I know it might seem like 'photoreal' is the Hare while 'something else' is the Tortoise in this race, but there are a couple of points to consider:
- Not all parts of New Zealand have access to the same quality satellite photographs. This will mean a distinct change in photoreal scenery quality from one area to another.
- Copyright restrictions over use of Google Earth images? I'm not sure about this. I know we're releasing it as free, but does anyone know outright if people can actually use Google Earth images like we do?
- Shadows and perspective flaws. Unless the sun is directly overhead at the time the image was taken, you will see shadows. This looks unrealistic when the sun is in the same part of the sky as the shadow is in. It also creates a perspective distortion when viewed from anywhere other than directly overhead. Also, there are often buildings where you see the sides of them since the satellite wasn't directly overhead when it took the photograph. This kills perspective. I hate seeing forests on photoreal scenery since they always look a bit surreal. They have the shadows that would suggest they are tall, yet they are totally flat. If you put trees on top of them, that can look a little bizarre too. I often feel that FS' ground scenery polygons look a lot nicer than photoreal forests.

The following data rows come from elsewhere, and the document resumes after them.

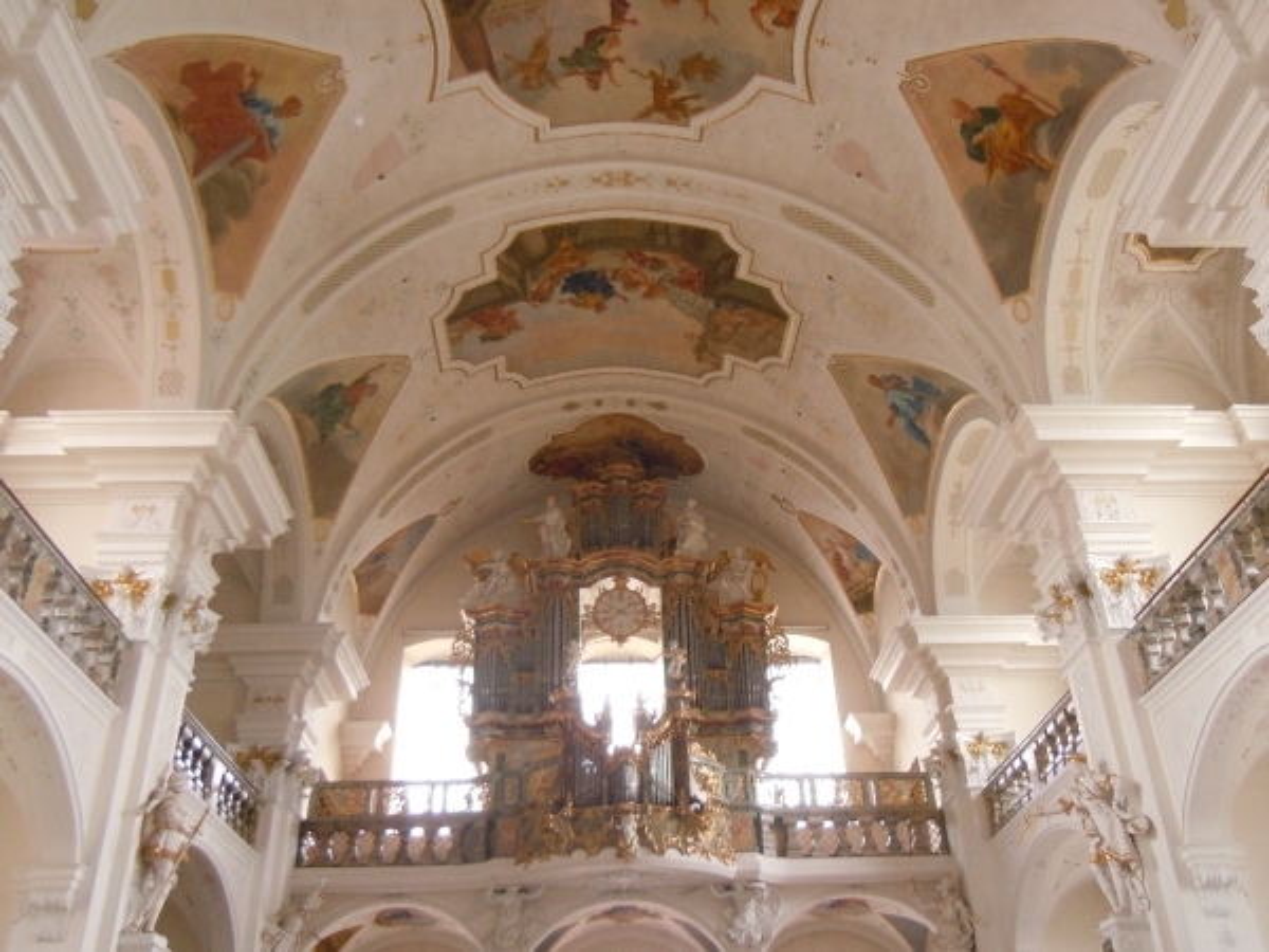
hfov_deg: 60.0
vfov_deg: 46.8
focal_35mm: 30
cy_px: 476
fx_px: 1100
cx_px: 634
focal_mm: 5.4
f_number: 3.5
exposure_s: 1/30
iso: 400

- Stretched cliff face sides. If you drape an image over steep terrain, it stretches the image on the steep slope and can look really horrible.
- Sharpening halos very obvious. Those into photography will understand what I mean here. It's what you get when an image has been artificially sharpened. The edge of a dark object on a bright background is highlighted in a colour brighter than the background. From a distance, this makes the image appear sharper. But up close, it just looks horrible. This is something you often notice in photoreal scenery based on low res images. I'm not sure if FS adds in some sharpening itself here too.
- Only looks good from high altitudes. If it's a lower res image (and for the most part, I'm referring to the best thing FS9 can handle) photoreal scenery really only looks good from high altitudes, in my opinion. This is mostly because the previous 3 problems listed above aren't noticeable from there. For IFR flights, this is fine. For any kind of rural work, it can be very limiting.
So if not photoreal, then what? And I don't have the answer to this. I think photoreal has it's place around airports and on paddocks etc where default FS just never looks like NZ, but it seems that it falls down wherever you bring in 3d objects. Unfortunately, this is probably about 95% of this country's scenery tiles. I just wanted to try and stimulate some debate and see what people think about this. I suspect we'll end up using it, since that's what we have a lot of already out there. But the quality gaps between areas isn't something we will be able to just ignore.